Trump’s New Clean Energy Rule Is a Last-Ditch Effort to Save the Coal Industry

The Trump administration’s replacement for Obama’s signature climate rule is meant to be a lifeline for the nation’s coal-fired power plants, but it may be too late.
A coal truck transports coal in Price, Utah.

The Trump administration is expected to deal another blow to President Barack Obama’s signature climate rule this week. As early as Wednesday, the Environmental Protection Agency could release the final version of the Affordable Clean Energy rule—the administration’s replacement for the Obama-era Clean Power Plan, which sought to limit emissions from coal-fired power plants and spur investment in renewable energy sources.

The United States’ energy sector accounts for about a third of total U.S. emissions, and Obama’s Clean Power Plan was hailed in 2015 as the strongest climate action of any sitting president. The plan was expected to cut greenhouse gas emissions from power plants by 32 percent by 2030, bolster renewable energy sources, and save tens of billions of dollars in health-care and climate-related costs—all while saving Americans an average of $85 per year on their electricity bills

President Donald Trump took aim at the Clean Power Plan early on the campaign trail, promising to repeal the rule that he called a “crushing attack on American industry.” His administration’s replacement, which is expected to look similar to the draft ACE rule released last summer, gives states more control over emissions reductions targets for coal plants.

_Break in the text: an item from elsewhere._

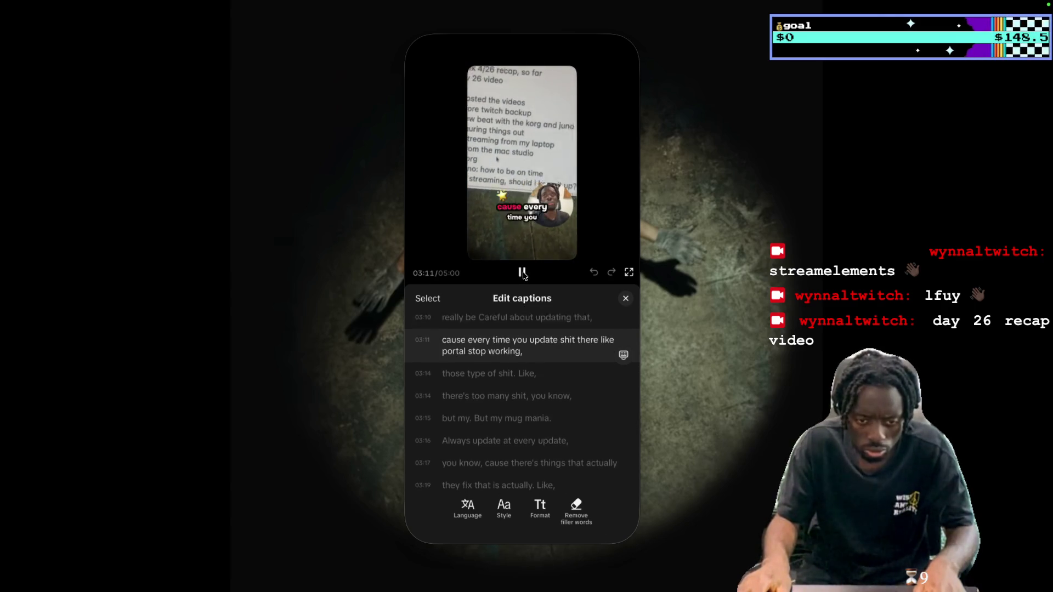
Replace the swear word in the 03:11 caption with 💩 and correct it to 'protools stops'
left_click(523, 273)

Obama’s Clean Power Plan set strict, state-wide emissions reduction targets and outlined three main pillars to achieve them: efficiency improvements at existing coal plants, and replacing coal with both natural gas and renewable resources. It sought to reduce energy-related emissions by encouraging a transition to low- and then zero-carbon energy sources. But Trump’s EPA has argued that it doesn’t have the authority to force states to alter their energy mixes

The EPA’s authority to regulate power plant emissions comes from the Clean Air Act, which mandates that the EPA regulate emissions from coal plants with the “best system of emissions reduction.” Obama’s EPA decided the best system was the broad, three-pillared approach. Trump’s EPA defined the best system as only on-site improvements to existing facilities, which means that, rather than pushing for states to add more low- and zero-carbon sources to their energy mixes, the ACE rule focuses only on what individual facilities can do to improve efficiency and bring down emissions.

While the ACE rule allows states to set their own emissions reduction targets, it also limits the technology options—called heat-rate efficiency improvements—that coal plants can choose from to increase efficiency.

One study published earlier this year in Environmental Research Letters, which evaluated the draft version of the rule released last summer, found that the ACE rule would lead to increased emissions in more than a dozen states and Washington, D.C., thanks to what the authors called “emissions rebound,”—a phenomenon in which power facilities that implement efficiency improvements operate more often or for longer periods of time, ultimately leading to more pollution. “The key takeaway is that ACE is a free pass for carbon emissions,” study author Kathleen Lambert of the Center for Climate, Health and the Global Environment at the Harvard T.H. Chan School of Public Health said in January.

Lambert and her co-authors found that carbon dioxide, sulfur dioxide, and nitrogen oxide pollution would all be higher under ACE than the Clean Power Plan. The Trump administration’s own analysis found that ACE would lead to an additional 1,400 early deaths per year by 2030, and some 15,000 extra cases of respiratory illnesses due to increases in air pollution. When the analysis was released, EPA officials said that the rule would achieve many of the goals of the Clean Power Plan, but in a more cost-effective and legally binding way. “However much people may want E.P.A. to demand that renewables be built instead of coal plants, we do not have that authority,” William J. Wehrum, the EPA’s air chief, told the New York Times.

The Trump administration is expected to nix one of the more controversial provisions of the draft rule in the final version released this week: a weakening of the air pollution permitting requirements for upgrades to power plants. The EPA’s New Source Review program requires facilities to get specific permits for upgrades that could lead to more emissions. Under current law, companies have to obtain the new permits if the upgrades will cause a significant increase in a plant’s annual emissions; under the draft ACE rule, the NSR program would have been triggered if an upgrade increased the plant’s hourly emissions rate, which critics say is a more lenient measure. While the new ACE rule does not overhaul the permitting system, EPA officials always said that reforming the NSR program might be done separately.

Environmental groups have already signaled that they will challenge the administration’s new rule in court.

Both the ACE rule and reforming the NSR program are part of the Trump administration’s broader push to boost the nation’s declining coal industry, but it may be too late for coal-fired plants on the verge of closing down.

More so than stringent environmental regulations, it is market forces—such as the glut of cheap natural gas and the declining cost of renewable technologies in the U.S.—that have led dozens of coal plants to close in recent years. A report out this week from the sustainability non-profit Ceres found that, although when combined, coal and natural gas still make up more than half of the nation’s electricity, zero-carbon sources—including solar, wind, and nuclear plants—now generate a greater percentage of the nation’s electricity than either fossil fuel individually.